Reputation:
First I create two files:
echo -en {1..100..3}"\n" > file1; echo -en {1..100..5}"\n" > file2
then
grep -v -F -f file1 -- file2 >> file3; cat file3 >> file1; rm file3
then
grep -v -F -f file2 -- file1 >> file3; cat file3 >> file2; rm file3
both grep -v -F -f file1 -- file2
and grep -v -F -f file2 -- file1
return nothing
yet numbers like 13, 19, 64, 67, 100 are still only in file1, why?

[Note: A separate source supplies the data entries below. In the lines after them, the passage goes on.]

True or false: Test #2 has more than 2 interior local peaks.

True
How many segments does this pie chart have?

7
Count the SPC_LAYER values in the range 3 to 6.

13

if you look at the output of grep -v -F -f file1 -- file2
and
grep -v -F -f file2 -- file1
before the merge attempt those numbers are
also missing
If i use something like IFS=$(echo -en "\n\b") && for a in $(cat <file 1>); do ((\!$(grep -F -c -- "$a" <file 2>))) && echo $a; done && unset IFS
it works.
Update the answer is add -x flag to grep for anchoring, thanks to Tripleee:
$ echo -en {1..100..3}"\n" > file1; echo -en {1..100..5}"\n" > file2
$ grep -x -v -F -f file1 -- file2 >> file3; cat file3 >> file1; rm file3
$ grep -x -v -F -f file2 -- file1 >> file3; cat file3 >> file2; rm file3
$ grep 13 *
file1: 13 file2: 13
before without
$ echo -en {1..100..3}"\n" > file1; echo -en {1..100..5}"\n" > file2
$ grep -v -F -f file1 -- file2 >> file3; cat file3 >> file1; rm file3
$ grep -v -F -f file2 -- file1 >> file3; cat file3 >> file2; rm file3
$ grep 13 *
file1: 13
Upvotes: 1
Views: 782
Reputation: 15784
Using -w to tell grep to compare words achieve a correct merge.

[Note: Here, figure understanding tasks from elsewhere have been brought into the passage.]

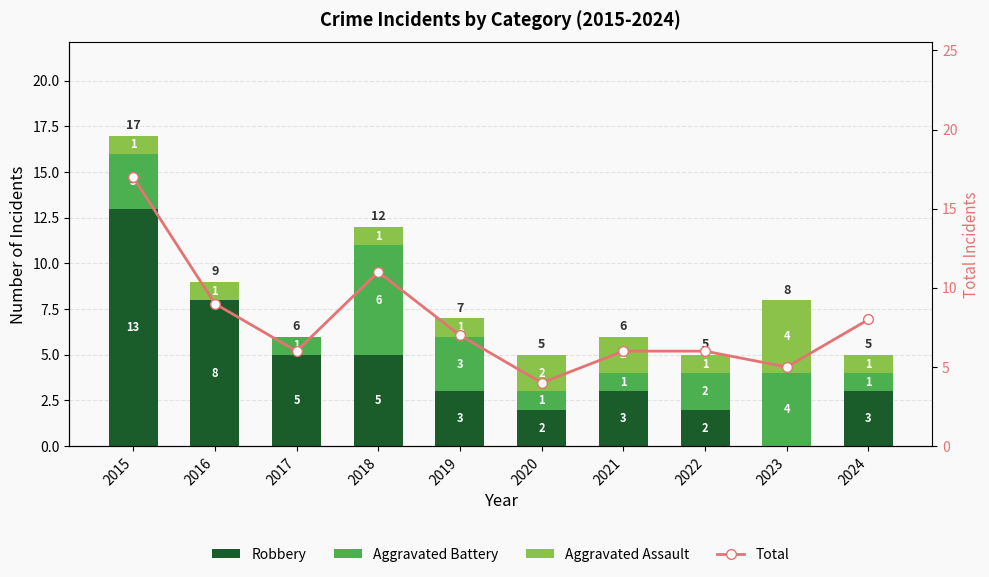

At which label does Aggravated Assault reach its minimum?

2017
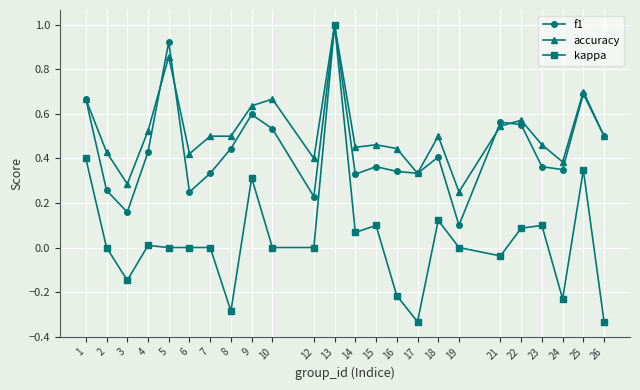

At which label does kappa first exceed 0?

1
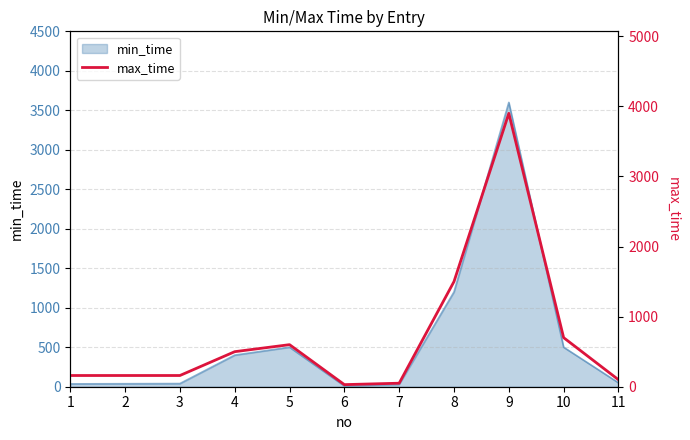

What is the maximum value for min_time?

3600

I did test like this with your exemple files:
grep -v -w -f file1 file2 >> file1
grep -v -w -f file2 file1 >> file2
grep -v -w -f file1 file2
To be sure I sorted the files:
sort -h file1 > f1
sort -h file2 > f2
thend a diff -u f1 f2
giving nothing I ensured it was correct with diff -y f1 f2
If you can elaborate on your use case I may improve this answer.

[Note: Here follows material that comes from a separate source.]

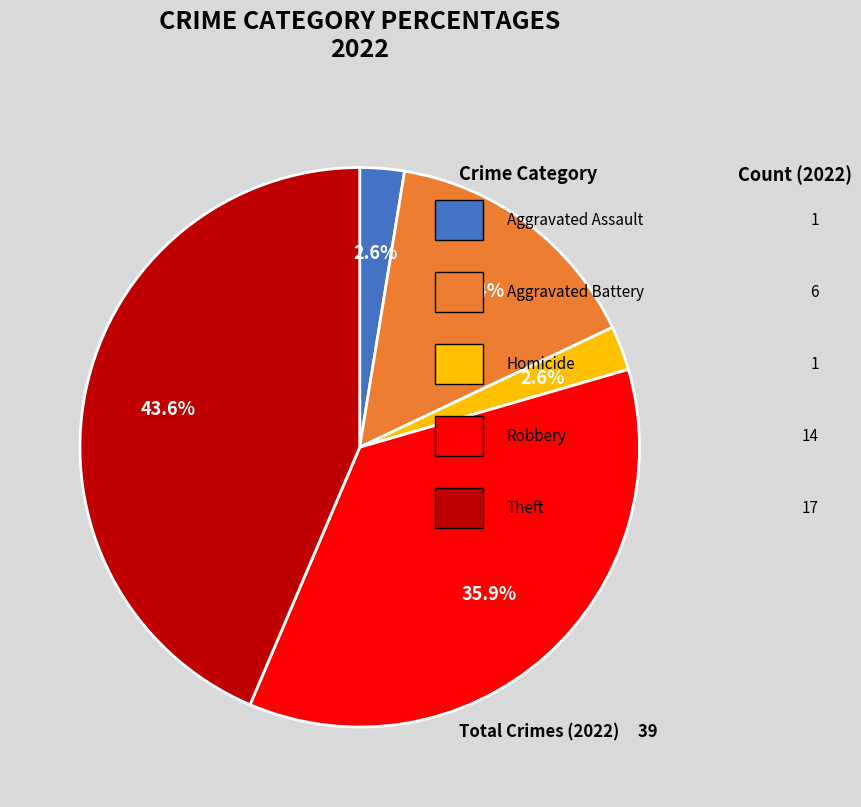

Is there a majority slice in this chart?

No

Just in case of, as you're talking about lines in the tittle, the -x flag instead of -w could be what you're looking for.
Upvotes: 1
Reputation: 189387
Without anchoring, grep
will find a match whenever a search pattern is a substring of an input. Add the -x
option to change that. Then a match will only be reported when the pattern matches the entire input line.